Immediately, certain populations increased: especially three types of candidates, which are relatively common in the universe, but potentially enough to produce needles for Oh-My-God particles.
Star of Icarus
In 2008, Farrar and co-authors suggested This catastrophe, called Tidal Destruction Event (TDE), may be the source of ultra-high-energy cosmic rays.
TDE occurs when a star pulls Icarus and gets too close to a supermassive black hole. The gravitational force felt at the front of the star was so much greater than that at the back, that the star was torn into the smithy and spiraled into the abyss. The rotation lasts about a year. As it persists, two jets of matter-subatomic fragments of the destroyed star-shoot out from the black hole in opposite directions. Then, the shock wave and magnetic field in these beams may combine to accelerate the nuclear bomb to ultra-high energy, and then eject it into space.
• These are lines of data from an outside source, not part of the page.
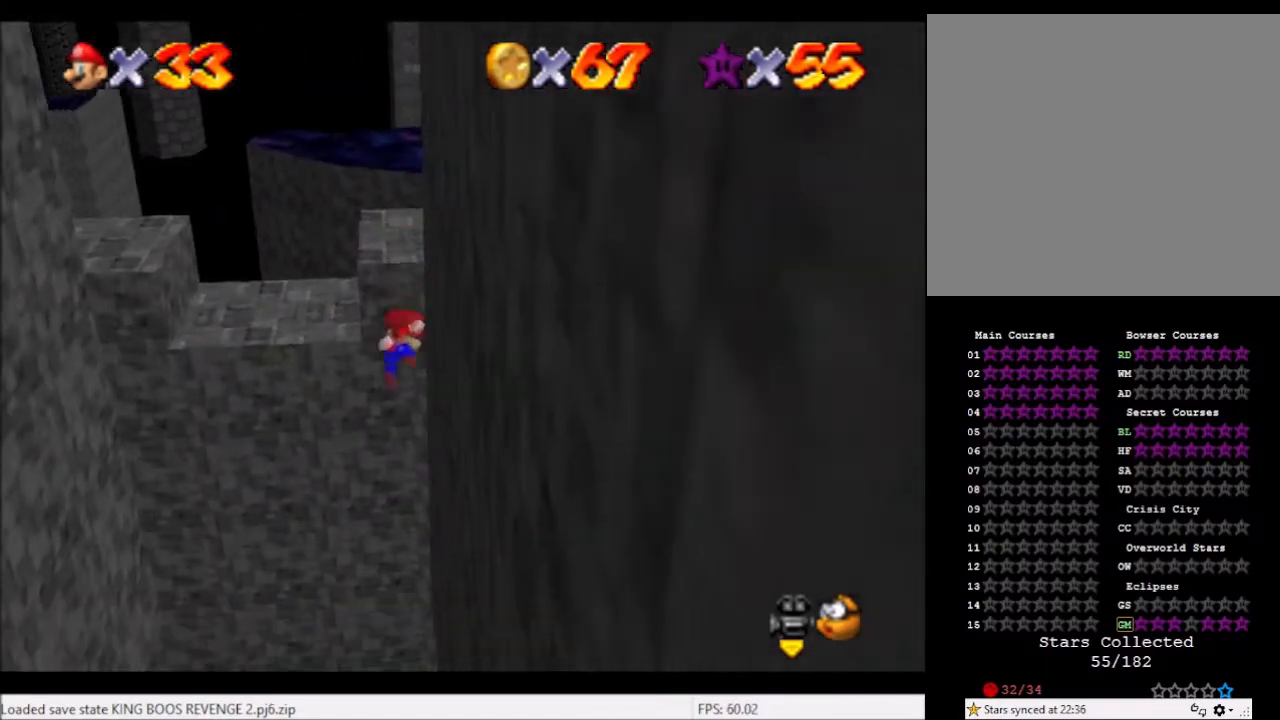
{"buttons": [], "left_stick": "down-left", "right_stick": "center", "events": [[300, "A", "up"]]}
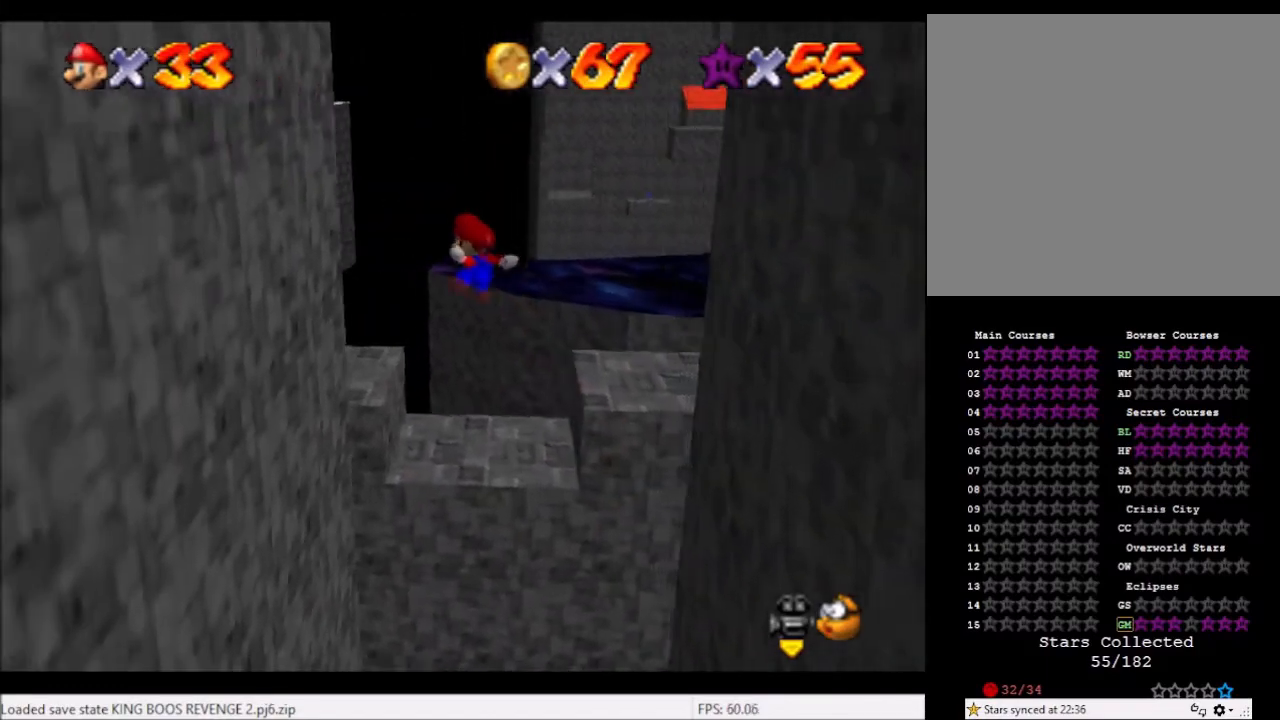
{"buttons": ["A"], "left_stick": "up", "right_stick": "center", "events": [[300, "left_stick", "up"], [367, "A", "down"]]}
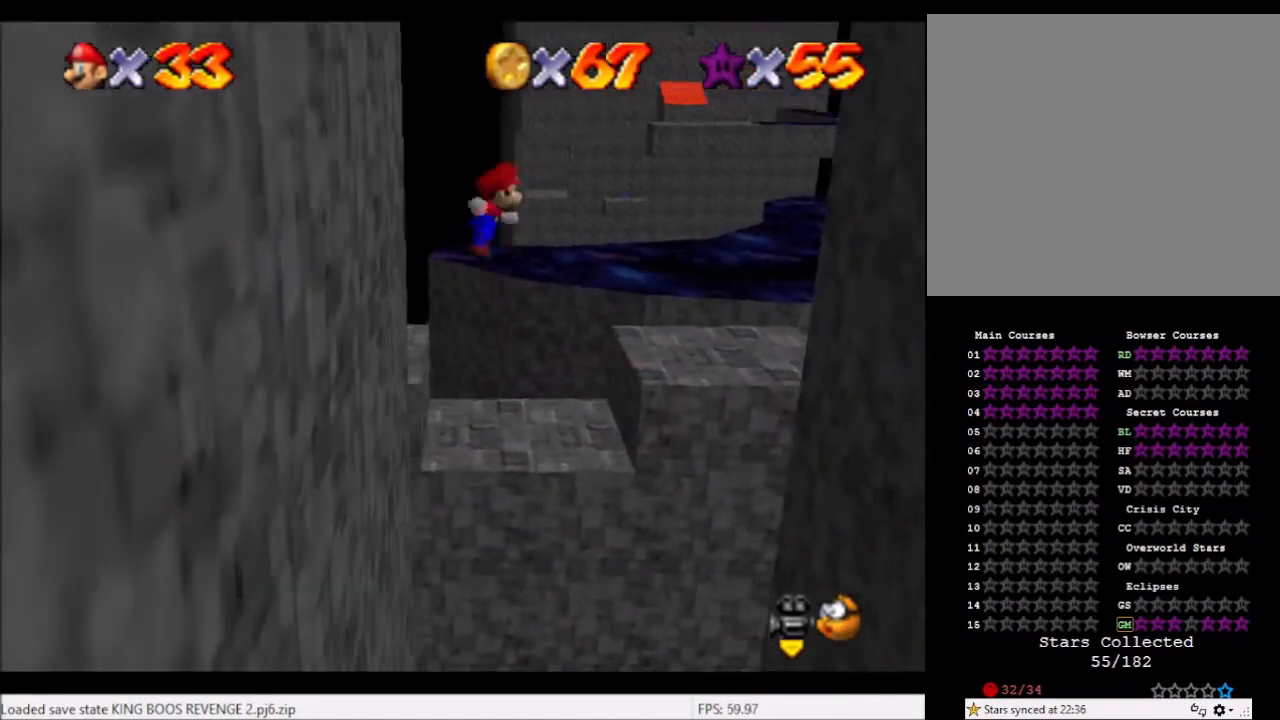
{"buttons": [], "left_stick": "up", "right_stick": "center", "events": [[501, "A", "up"]]}
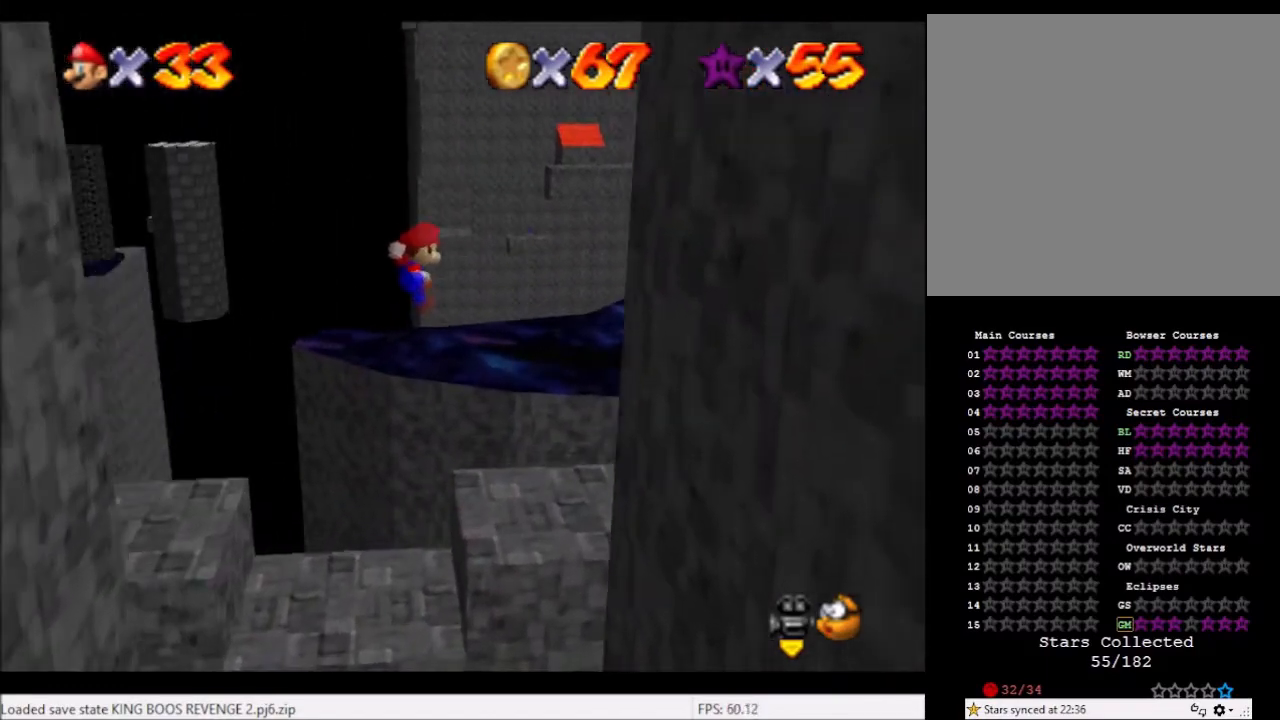
{"buttons": [], "left_stick": "up-left", "right_stick": "center", "events": [[167, "left_stick", "up-left"], [167, "right_stick", "right"], [267, "right_stick", "center"], [367, "right_stick", "right"], [433, "right_stick", "center"]]}
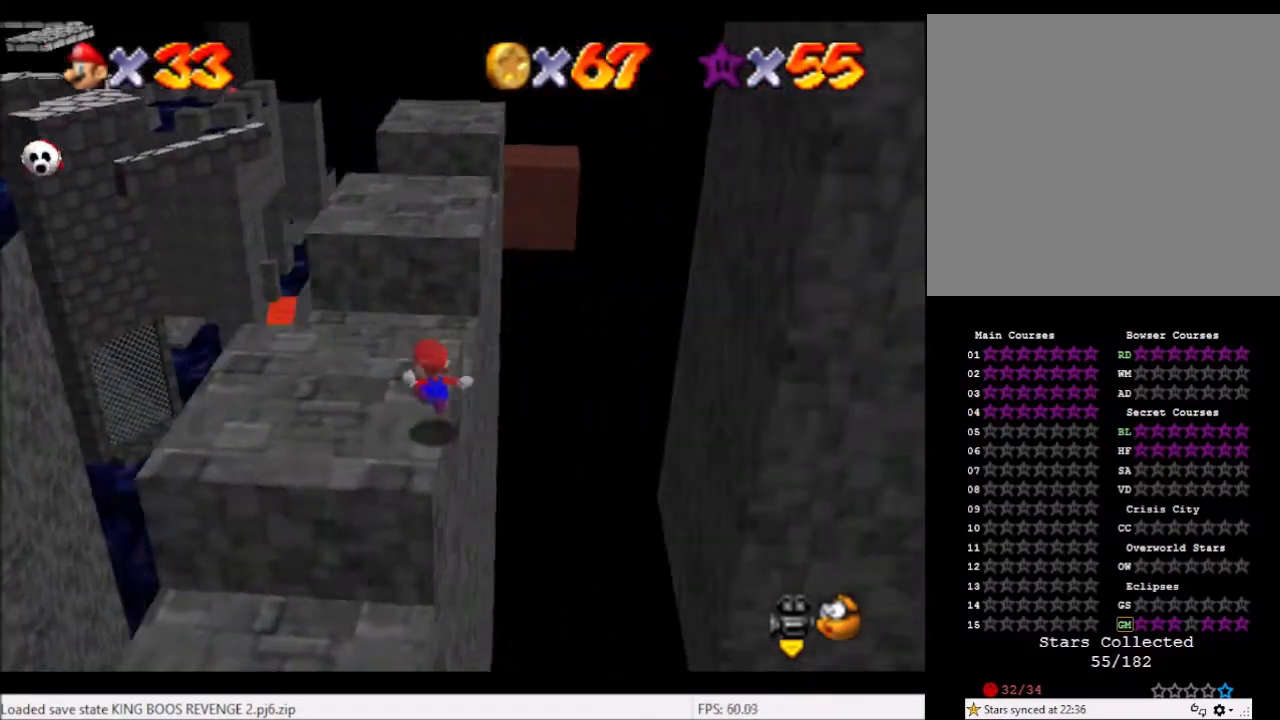
{"buttons": ["A"], "left_stick": "up", "right_stick": "center", "events": [[134, "left_stick", "up"], [401, "A", "down"]]}
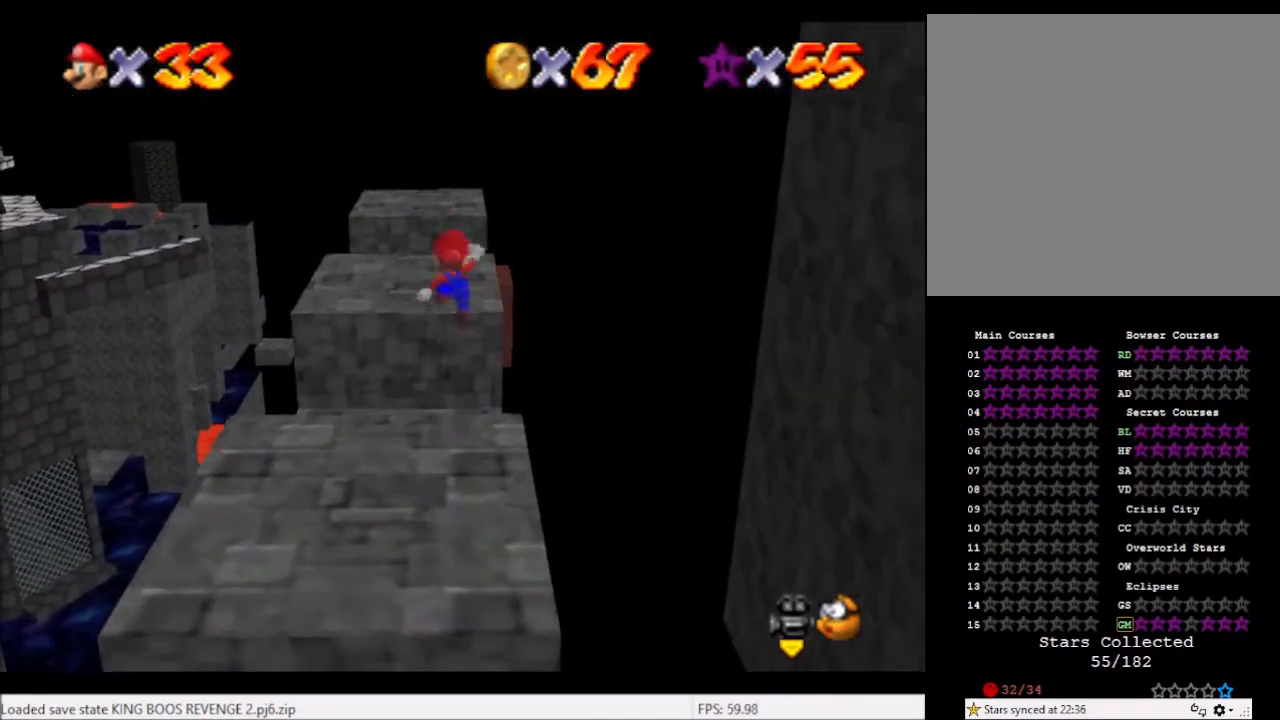
{"buttons": [], "left_stick": "up", "right_stick": "center", "events": [[233, "A", "up"]]}
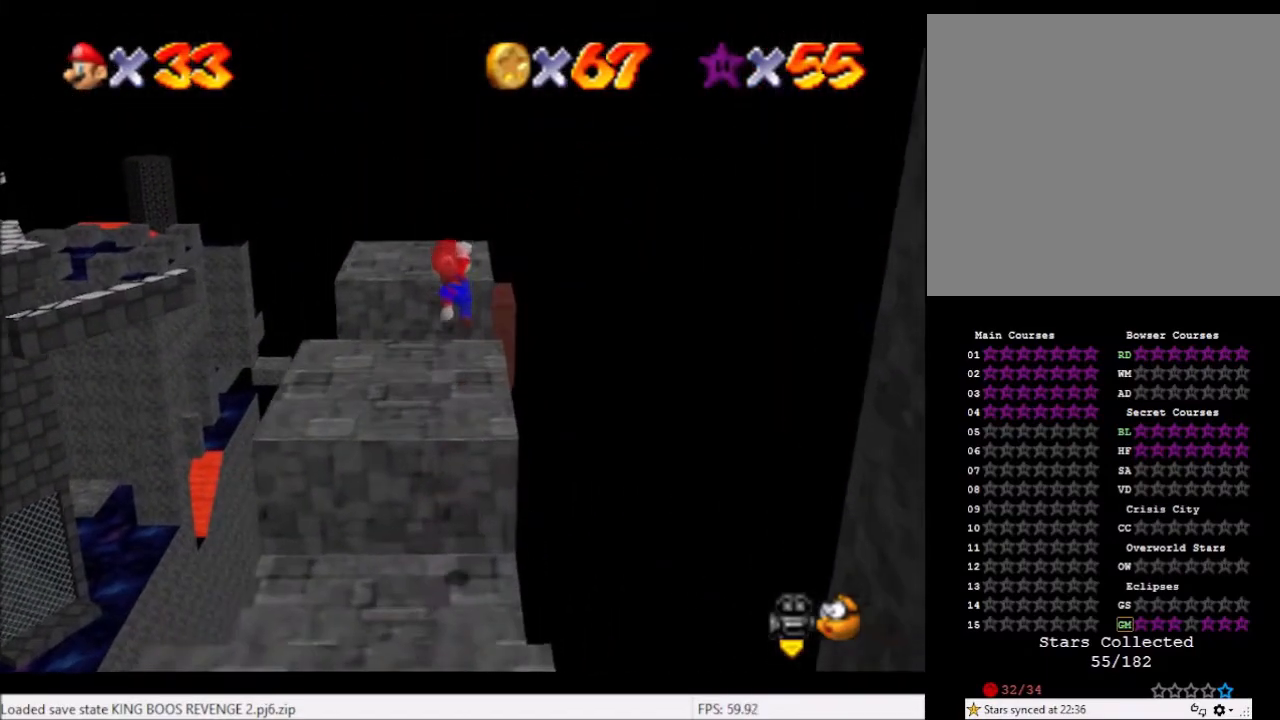
{"buttons": ["A"], "left_stick": "up", "right_stick": "center", "events": [[334, "A", "down"]]}
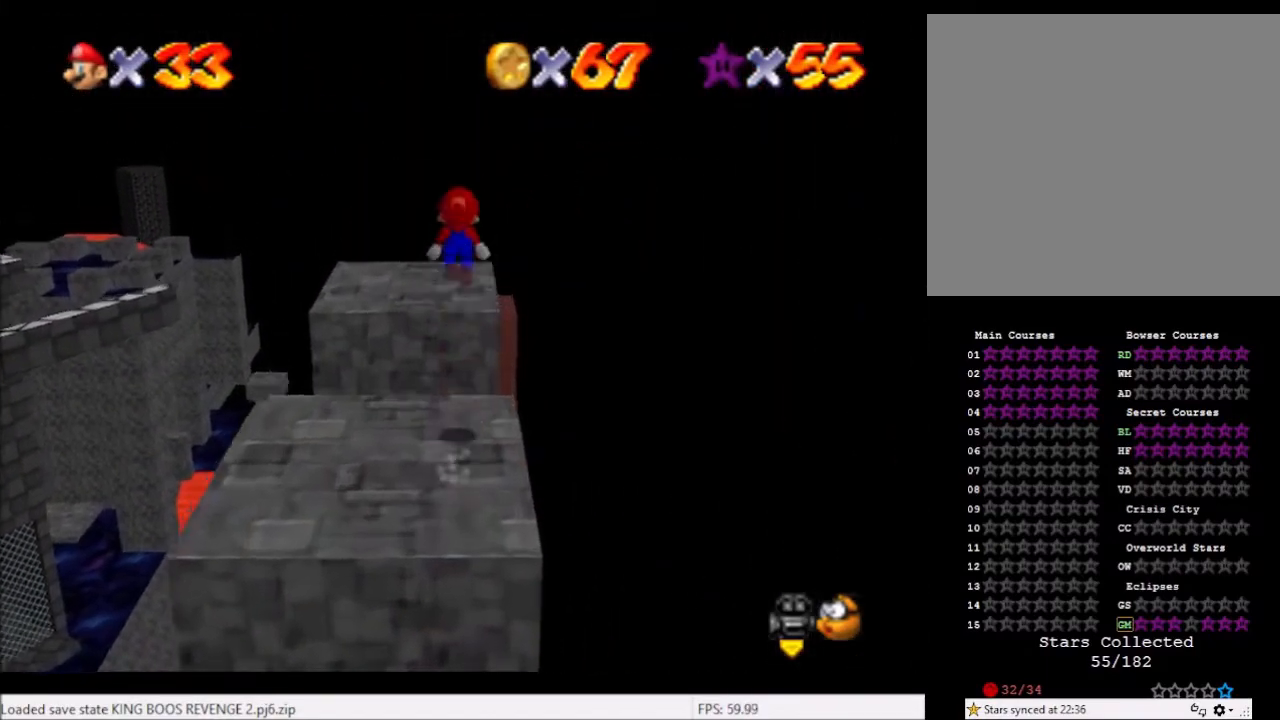
{"buttons": [], "left_stick": "center", "right_stick": "left", "events": [[300, "A", "up"], [433, "right_stick", "left"], [500, "left_stick", "center"]]}
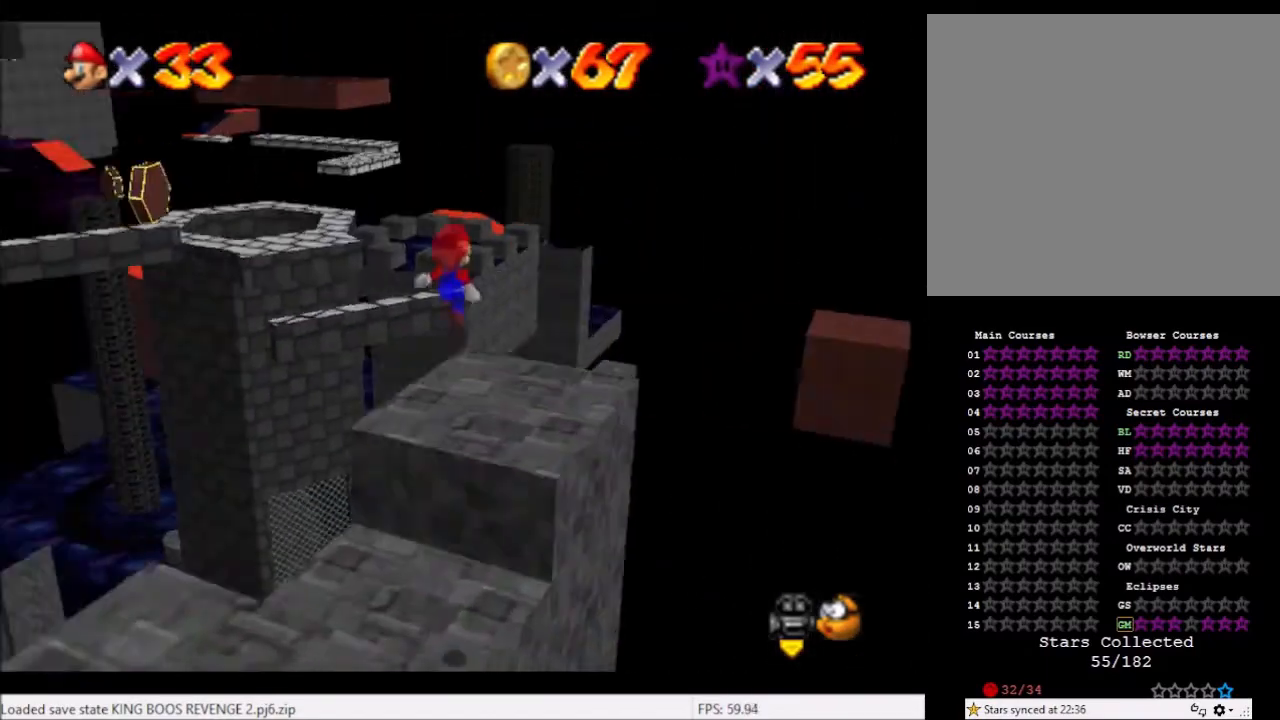
{"buttons": [], "left_stick": "up", "right_stick": "center", "events": [[100, "left_stick", "up-right"], [100, "right_stick", "center"], [467, "left_stick", "up"]]}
Tidal destruction events occur approximately once every 100,000 years in each galaxy, which is cosmologically equivalent to events that occur all the time. Since galaxies track the distribution of matter, TDE can explain the success of the Ding, Globus, and Farrar continuum models.
In addition, the relatively short flicker of TDE solves other problems. By the time TDE’s cosmic rays reach us, TDE will have been dark for thousands of years. Other cosmic rays from the same TDE may take separate tortuous paths. Some may not arrive until centuries later. The transient nature of TDE can explain why the direction of arrival of cosmic rays seems to have only a few patterns, but there is no strong correlation with the position of known objects. “I now tend to believe that they are mostly transient,” Farrar said of the origin of the rays.
According to observations, the TDE hypothesis has recently been further developed Reported on Natural astronomy In February.
Robert SteinOne of the authors of the paper operated a telescope called the Zwicky Transient Factory in California in October 2019 when the IceCube Neutrino Observatory in Antarctica issued an alarm. IceCube found a particularly active neutrino. When even higher-energy cosmic rays scatter light or matter in the environment in which they are produced, high-energy neutrinos are produced. Fortunately, neutrinos are neutral. They travel to us in a straight line, so they point directly to the source of their parent cosmic rays.
Stein rotates the telescope in the direction of arrival of the IceCube neutrinos. He said: “We immediately saw a tidal destruction event where the neutrinos arrived.”
This correspondence makes TDE more likely to be at least one source of ultra-high energy cosmic rays. However, the energy of neutrinos may be too low to prove that TDE produces the highest energy rays. Some researchers strongly question whether these transients can accelerate the nucleus to the end of the observed energy spectrum. Theorists are still exploring how these events accelerate particles in the first place.
At the same time, other facts also divert the attention of some researchers to other places.
Starburst super wind
Cosmic ray observatories such as Auger and Telescope Arrays have also found some hot spots, namely tiny, subtle concentrations in the direction of arrival of the highest-energy cosmic rays. 2018, Auger Published The result of comparing its hot spot with the position of celestial objects within hundreds of millions of light-years. (In the event of a collision midway through the journey, the farther cosmic rays will lose too much energy.)
In the cross-correlation competition, no object performs exceptionally well-this is understandable given the experience of deflecting cosmic rays. But the strongest correlation surprised many experts: about 10% of the rays came from within 13 degrees of the direction of the so-called “exploding galaxy.” “They weren’t on my plate originally,” he said Michael Unger Member of the Karlsruhe Institute of Technology, a member of the Auger team.